Julian Barnes, The Sense of an Ending

You know when you see a book in the library and think ‘Hmm… this is supposed to be a really good book so perhaps I should read it’ or something along those lines? Well, that was the reason I borrowed The Sense of an Ending. It won the Booker Prize in 2011 and as I saw it on the shelf just after I’d finished Keri Hulme’s Bone People, I hoped for another winner.

And it was but only sort of.

It is a very interesting book. It’s a very clever book. It seemed very calculated and mathematical which made it very interesting. The story itself was a bit bland – it wasn’t sensational or radically different. It was the perspective and the thoughts of the narrator which fascinated me. In that reminded me of another book which I still haven’t worked out. Perhaps Tom McCarthy’s Remainder? Or maybe even Muriel Spark’s The Girls of Slender Means? David Lodge perchance. I don’t really know.

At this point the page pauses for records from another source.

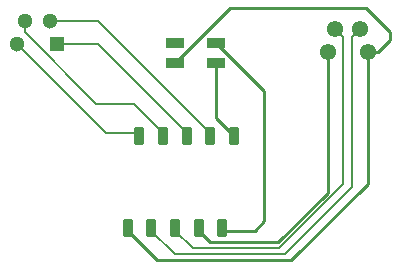
<source format=gbr>
%TF.GenerationSoftware,KiCad,Pcbnew,7.0.10*%
%TF.CreationDate,2024-12-20T17:15:42-05:00*%
%TF.ProjectId,accessory_peripheral,61636365-7373-46f7-9279-5f7065726970,rev?*%
%TF.SameCoordinates,Original*%
%TF.FileFunction,Copper,L1,Top*%
%TF.FilePolarity,Positive*%
%FSLAX46Y46*%
G04 Gerber Fmt 4.6, Leading zero omitted, Abs format (unit mm)*
G04 Created by KiCad (PCBNEW 7.0.10) date 2024-12-20 17:15:42*
%MOMM*%
%LPD*%
G01*
G04 APERTURE LIST*
G04 Aperture macros list*
%AMRoundRect*
0 Rectangle with rounded corners*
0 $1 Rounding radius*
0 $2 $3 $4 $5 $6 $7 $8 $9 X,Y pos of 4 corners*
0 Add a 4 corners polygon primitive as box body*
4,1,4,$2,$3,$4,$5,$6,$7,$8,$9,$2,$3,0*
0 Add four circle primitives for the rounded corners*
1,1,$1+$1,$2,$3*
1,1,$1+$1,$4,$5*
1,1,$1+$1,$6,$7*
1,1,$1+$1,$8,$9*
0 Add four rect primitives between the rounded corners*
20,1,$1+$1,$2,$3,$4,$5,0*
20,1,$1+$1,$4,$5,$6,$7,0*
20,1,$1+$1,$6,$7,$8,$9,0*
20,1,$1+$1,$8,$9,$2,$3,0*%
G04 Aperture macros list end*
%TA.AperFunction,SMDPad,CuDef*%
%ADD10R,1.600000X0.850000*%
%TD*%
%TA.AperFunction,ComponentPad*%
%ADD11C,1.381000*%
%TD*%
%TA.AperFunction,ComponentPad*%
%ADD12R,1.300000X1.300000*%
%TD*%
%TA.AperFunction,ComponentPad*%
%ADD13C,1.300000*%
%TD*%
%TA.AperFunction,SMDPad,CuDef*%
%ADD14RoundRect,0.225000X0.225000X-0.525000X0.225000X0.525000X-0.225000X0.525000X-0.225000X-0.525000X0*%
%TD*%
%TA.AperFunction,Conductor*%
%ADD15C,0.250000*%
%TD*%
%TA.AperFunction,Conductor*%
%ADD16C,0.200000*%
%TD*%
G04 APERTURE END LIST*
D10*
%TO.P,J4,1,Pin_1*%
%TO.N,unconnected-(J4-Pin_1-Pad1)*%
X58448000Y-42305000D03*
%TO.P,J4,2,Pin_2*%
%TO.N,usb_gnd*%
X58448000Y-44055000D03*
%TO.P,J4,3,Pin_3*%
%TO.N,DIN{slash}GPIO*%
X61948000Y-44055000D03*
%TO.P,J4,4,Pin_4*%
%TO.N,5v*%
X61948000Y-42305000D03*
%TD*%
D11*
%TO.P,J3,1,Pin_1*%
%TO.N,5v_usb*%
X71393000Y-43098000D03*
%TO.P,J3,2,Pin_2*%
%TO.N,usb_d-*%
X72018000Y-41148000D03*
%TO.P,J3,3,Pin_3*%
%TO.N,usb_gnd*%
X74793000Y-43098000D03*
%TO.P,J3,4,Pin_4*%
%TO.N,usb_d+*%
X74168000Y-41148000D03*
%TD*%
D12*
%TO.P,J2,1,Pin_1*%
%TO.N,Rx+*%
X48514000Y-42418000D03*
D13*
%TO.P,J2,2,Pin_2*%
%TO.N,Rx-*%
X47889000Y-40468000D03*
%TO.P,J2,3,Pin_3*%
%TO.N,Tx+*%
X45114000Y-42418000D03*
%TO.P,J2,4,Pin_4*%
%TO.N,Tx-*%
X45739000Y-40468000D03*
%TD*%
D14*
%TO.P,J1,1,Pin_1*%
%TO.N,usb_gnd*%
X54464300Y-57976600D03*
%TO.P,J1,2,Pin_2*%
%TO.N,usb_d+*%
X56464300Y-57976600D03*
%TO.P,J1,3,Pin_3*%
%TO.N,usb_d-*%
X58464300Y-57976600D03*
%TO.P,J1,4,Pin_4*%
%TO.N,5v_usb*%
X60464300Y-57976600D03*
%TO.P,J1,5,Pin_5*%
%TO.N,5v*%
X62464300Y-57976600D03*
%TO.P,J1,6,Pin_6*%
%TO.N,Tx+*%
X55464300Y-50176600D03*
%TO.P,J1,7,Pin_7*%
%TO.N,Tx-*%
X57464300Y-50176600D03*
%TO.P,J1,8,Pin_8*%
%TO.N,Rx+*%
X59464300Y-50176600D03*
%TO.P,J1,9,Pin_9*%
%TO.N,Rx-*%
X61464300Y-50176600D03*
%TO.P,J1,10,Pin_10*%
%TO.N,DIN{slash}GPIO*%
X63464300Y-50176600D03*
%TD*%
D15*
%TO.N,usb_gnd*%
X76708000Y-41402000D02*
X76708000Y-42082000D01*
X75692000Y-43098000D02*
X74793000Y-43098000D01*
X58448000Y-44055000D02*
X63133000Y-39370000D01*
X63133000Y-39370000D02*
X74676000Y-39370000D01*
X74793000Y-43098000D02*
X74793000Y-54239000D01*
X74793000Y-54239000D02*
X68326000Y-60706000D01*
X56943700Y-60706000D02*
X54464300Y-58226600D01*
X68326000Y-60706000D02*
X56943700Y-60706000D01*
X76708000Y-42082000D02*
X75692000Y-43098000D01*
X74676000Y-39370000D02*
X76708000Y-41402000D01*
D16*
%TO.N,usb_d+*%
X73477500Y-41838500D02*
X73477500Y-54538500D01*
X74168000Y-41148000D02*
X73477500Y-41838500D01*
X58460700Y-60198000D02*
X56464300Y-58201600D01*
X67818000Y-60198000D02*
X58460700Y-60198000D01*
X73477500Y-54538500D02*
X67818000Y-60198000D01*
%TO.N,usb_d-*%
X72018000Y-41148000D02*
X72708500Y-41838500D01*
X72708500Y-41838500D02*
X72708500Y-54291500D01*
X67310000Y-59690000D02*
X59952700Y-59690000D01*
X59952700Y-59690000D02*
X58464300Y-58201600D01*
X72708500Y-54291500D02*
X67310000Y-59690000D01*
D15*
%TO.N,5v_usb*%
X71393000Y-43098000D02*
X71393000Y-55005960D01*
X67216960Y-59182000D02*
X61419700Y-59182000D01*
X71393000Y-55005960D02*
X67216960Y-59182000D01*
X61419700Y-59182000D02*
X60464300Y-58226600D01*
%TO.N,5v*%
X65237738Y-58226600D02*
X62464300Y-58226600D01*
X61948000Y-42305000D02*
X66040000Y-46397000D01*
X66040000Y-57424338D02*
X65237738Y-58226600D01*
X66040000Y-46397000D02*
X66040000Y-57424338D01*
D16*
%TO.N,Tx+*%
X53862600Y-49951600D02*
X55239300Y-49951600D01*
X52647600Y-49951600D02*
X55464300Y-49951600D01*
X45114000Y-42418000D02*
X52647600Y-49951600D01*
%TO.N,Tx-*%
X55010700Y-47498000D02*
X57464300Y-49951600D01*
X45739000Y-41421000D02*
X51816000Y-47498000D01*
X51816000Y-47498000D02*
X55010700Y-47498000D01*
X45739000Y-40468000D02*
X45739000Y-41421000D01*
%TO.N,Rx+*%
X51930700Y-42418000D02*
X59464300Y-49951600D01*
X48514000Y-42418000D02*
X51930700Y-42418000D01*
%TO.N,Rx-*%
X51980700Y-40468000D02*
X61464300Y-49951600D01*
X47889000Y-40468000D02*
X51980700Y-40468000D01*
D15*
%TO.N,DIN{slash}GPIO*%
X63214300Y-49926600D02*
X63464300Y-49926600D01*
X61948000Y-44055000D02*
X61948000Y-48660300D01*
X61948000Y-48660300D02*
X63214300Y-49926600D01*
%TD*%
M02*

</source>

Strangely, though, I don’t have very much to say about it which in itself is very interesting. Usually, as you will know from previous posts, I ramble a lot about sometimes very different aspects of a book. Yet here, with a book which won such accolades as the Booker Prize and the Costa Prize, I’m a bit stuck for words.

You read – and tell me what you think, seeing as the impression I got was obviously not worth talking about.